Binley Common Wood
Binley Common Wood, a Medieval (and probably earlier) managed woodland; former grazed common wood. The woodland comprises: woodbanks; a possible Medieval "trench"; an area of ridge and furrow and evidence of ancient coppicing.
1 A 4.1 ha remnant of a larger coppice wood, mostly cleared in the mid-20th century for housing. Despite ambiguities in the record, this is probaby one of the two woods recorded in Domesday Book 1086. It was probably a grazed common wood until the mid-18th century, when it was finally enclosed and converted to coppice. The northern edge of the wood is defined by a straight bank and external ditch, around 3m in width. The northern quarter of the wood has straight, relatively narrow and probably late-18th century to early-19th century ridge and furrow throughout, with a large pond cut through it and therefore post-dating it. The woodbank dividing this section of the wood from the southern three-quarters and along the southern edge of the wood are straight, 5-6 m in overall width (including the wood ditch) and currently not dateable. It is possible that the northern woodbank represents the edge of a 13th century “trench”, a clearing cut back from the wood to protect travellers using the road to the north but it is not possible to prove this. The presence of coppice stools of ash Fraxinus excelsior up to 1.5 m in diameter on both woodbanks delimiting the southern three-quarters of the wood suggests that they are likely to be at least of 18th century origin. The western edge of the wod has a ditch but no bank; up to at least the mid-20th century there appear to have been two parallel ditches along this edge of the site. The eastern edge has no boundary features, apart from a metal fence erected 1998/9. The northern quarter of the wood is elm Ulmus procera / ash Fraxinus excelsior / sycamore Acer pseudoplatanus, probably planted c.1820-1830. The southern three-quarters is semi-natural hazel Corylus avellana – pedunculate oak Quercus robur woodland, much of which is being invaded by ash and sycamore moving south from the northern part of the wood. Of particular historical significance are three coppice stools of small-leaved lime Tilia cordata in the south-western corner and a clone of service tree Sorbus torminalis, both largely relict species confined to ancient woods. Much of the ground vegetation also consists of plants with an affinity for ancient woods in the area. The former history of grazing has strongly influenced the structure of the wood and probably also the composition, despite more than two centuries since grazing ceased and the wood was enclosed.

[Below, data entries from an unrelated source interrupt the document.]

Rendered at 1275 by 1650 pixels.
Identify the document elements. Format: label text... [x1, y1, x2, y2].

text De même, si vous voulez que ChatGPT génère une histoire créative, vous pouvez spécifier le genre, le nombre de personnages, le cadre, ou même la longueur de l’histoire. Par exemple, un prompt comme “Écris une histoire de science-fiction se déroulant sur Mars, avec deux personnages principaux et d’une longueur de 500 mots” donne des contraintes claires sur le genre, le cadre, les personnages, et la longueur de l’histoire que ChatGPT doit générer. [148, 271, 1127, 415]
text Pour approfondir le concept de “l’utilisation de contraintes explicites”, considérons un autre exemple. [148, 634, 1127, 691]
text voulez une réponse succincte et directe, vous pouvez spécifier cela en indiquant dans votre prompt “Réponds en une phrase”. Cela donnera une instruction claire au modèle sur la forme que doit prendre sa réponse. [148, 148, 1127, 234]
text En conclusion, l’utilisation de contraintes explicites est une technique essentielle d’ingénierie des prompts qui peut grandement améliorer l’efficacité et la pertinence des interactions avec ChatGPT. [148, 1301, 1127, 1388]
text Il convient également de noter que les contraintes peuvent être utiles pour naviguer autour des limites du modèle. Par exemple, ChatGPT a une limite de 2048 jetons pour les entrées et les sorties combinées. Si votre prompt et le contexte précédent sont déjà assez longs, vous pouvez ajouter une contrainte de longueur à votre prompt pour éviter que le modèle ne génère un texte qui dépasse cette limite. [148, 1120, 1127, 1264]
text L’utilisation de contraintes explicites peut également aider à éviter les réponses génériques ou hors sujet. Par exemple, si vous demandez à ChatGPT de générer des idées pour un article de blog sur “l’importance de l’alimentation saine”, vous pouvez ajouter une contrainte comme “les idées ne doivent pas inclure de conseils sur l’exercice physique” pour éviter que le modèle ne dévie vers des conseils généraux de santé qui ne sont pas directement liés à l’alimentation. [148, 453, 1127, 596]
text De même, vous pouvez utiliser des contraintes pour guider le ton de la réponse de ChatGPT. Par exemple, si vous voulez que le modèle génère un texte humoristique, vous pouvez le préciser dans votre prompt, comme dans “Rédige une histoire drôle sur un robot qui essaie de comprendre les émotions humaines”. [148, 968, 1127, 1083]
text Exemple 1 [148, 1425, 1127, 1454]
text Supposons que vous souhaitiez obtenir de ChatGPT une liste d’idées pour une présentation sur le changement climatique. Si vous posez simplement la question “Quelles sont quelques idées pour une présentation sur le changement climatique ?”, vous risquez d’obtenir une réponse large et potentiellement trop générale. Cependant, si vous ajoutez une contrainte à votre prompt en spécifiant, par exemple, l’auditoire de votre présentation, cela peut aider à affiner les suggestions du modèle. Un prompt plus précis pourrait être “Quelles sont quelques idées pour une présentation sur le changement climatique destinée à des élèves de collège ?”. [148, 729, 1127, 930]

2 Presence of extensive old small-leaved lime coppice supports a Medieval date for woodland and may indicate a direct link with Prehistoric wildwood. Documentary evidence suggests that there were several small woods in Medieval times with stretches of heathland between. Some woods primary and others, eg Binley Little Woods, secondary as evidenced by fact that overlie broad ridge and furrow marks.